You'll manage 7 stakeholders, including John Rogers (U.S. Chief Sustainability & Procurement Officer (Anheuser-Busch)), Chris Low (Senior Vice President, Water Technologies — North America (Veolia)), Dominic Hartley (Lead Process Engineer & Commissioning Manager (Veolia Water Technologies)), and more.

What you'll walk away with

A verified, shareable record of a completed enterprise project — plus the PMO deliverables you produced along the way (charter, project plan, SteerCo deck, closure document). It's real, demonstrable project management experience you can put on your resume and speak to in interviews.

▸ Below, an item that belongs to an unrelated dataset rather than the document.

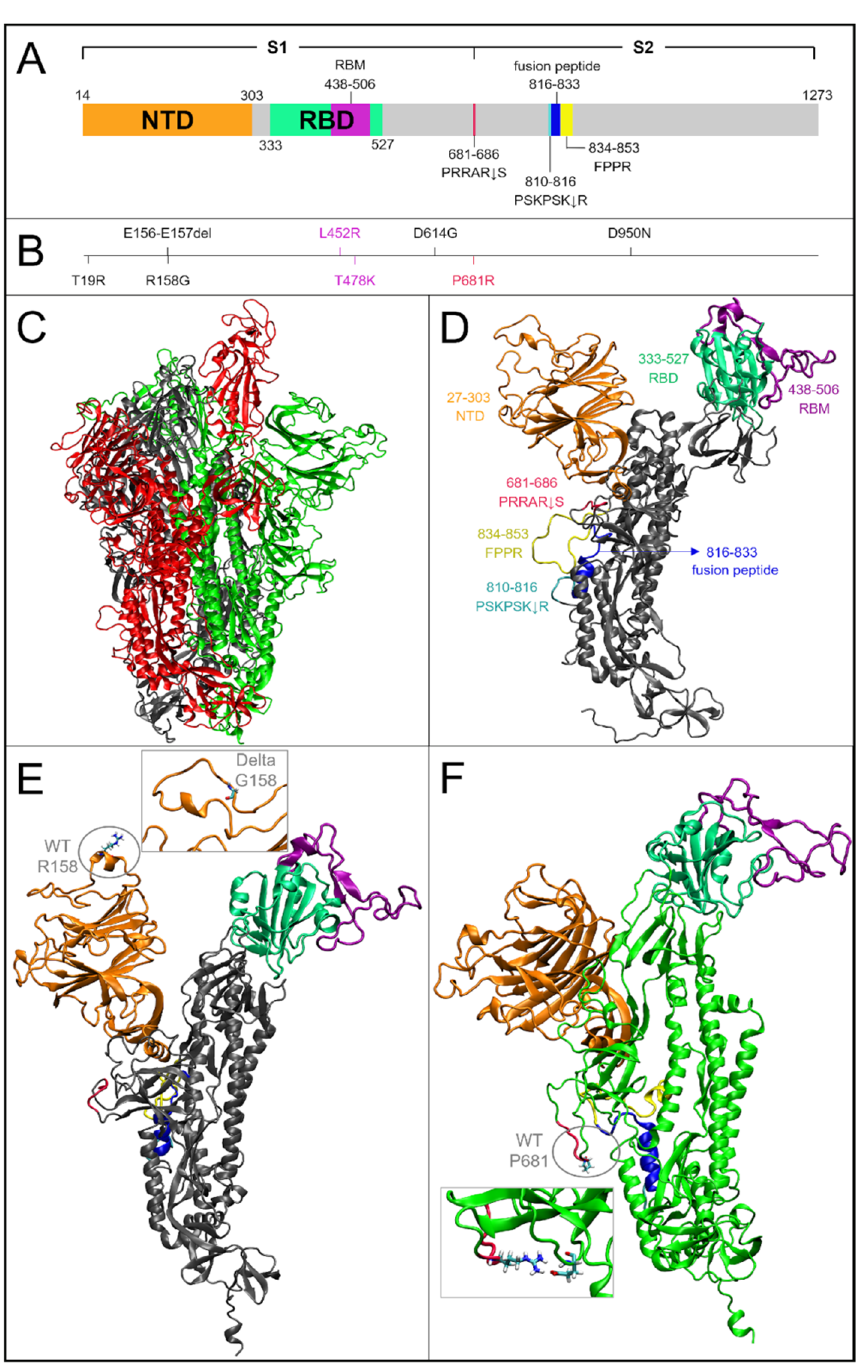
Figure 1. Domain organization and structural differences between the WT and Delta variant. ( A ) Graphical scheme of the spike domains from aa 14 to 1273: N-terminal domain (NTD) is repre- sented in orange; the receptor-binding domain or RBD (aa 333–527) is highlighted in green; the receptor-binding motif, or RBM (aa 438–506), which is within RBD region, is represented in purple; the cleavage sequence at the S1/S2 boundary is colored in red; and the second cleavage site, the fu- sion peptide and the fusion peptide proximal region (FPPR) are represented in cyan, blue, and yellow, respectively. ( B ) Representation of Delta mutations, the numbering is aligned according to panel A. ( C ) Cartoon model visualization of the WT representative frame (629.8 ns of MD simula- tion) selected by cluster analyses. The monomers are colored in black, red (in up conformation), and green, respectively. ( D ) WT monomer 1 is represented with the same colors as the schematic domains in panel A. ( E ) Cartoon representation of WT monomer 1. The ellipse shows the confor- mation of the WT residue R158 and the rectangle shows the representative frame (655.4 ns) detail of the same region for the Delta variant with G158 mutation. ( F ) Cartoon representation of WT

Frequently asked questions

Do I need project management experience to start?

No. This simulation is built for aspiring and practicing project managers alike — you learn by doing. You make real decisions and get feedback, with no PMP or prior PM job required.

How long does this simulation take?

It runs over 27 days, roughly 24 minutes per day, covering the full project lifecycle from initiation to closure.

What will I learn?

You practice the core of project management — stakeholder management, budget and schedule control, risk, scope, and PMO governance — in the context of waterfall in industrial water treatment — beverage manufacturing.

Is this based on the real Anheuser-Busch?

It's a realistic scenario inspired by Anheuser-Busch and the Industrial Water Treatment — Beverage Manufacturing sector. Details and names are fictionalized for training — it's a simulation, not a record of any actual project.

What do I get at the end?

A verified project completion plus the PMO deliverables you produced (charter, plan, SteerCo deck, closure) — proof of hands-on experience you can show employers.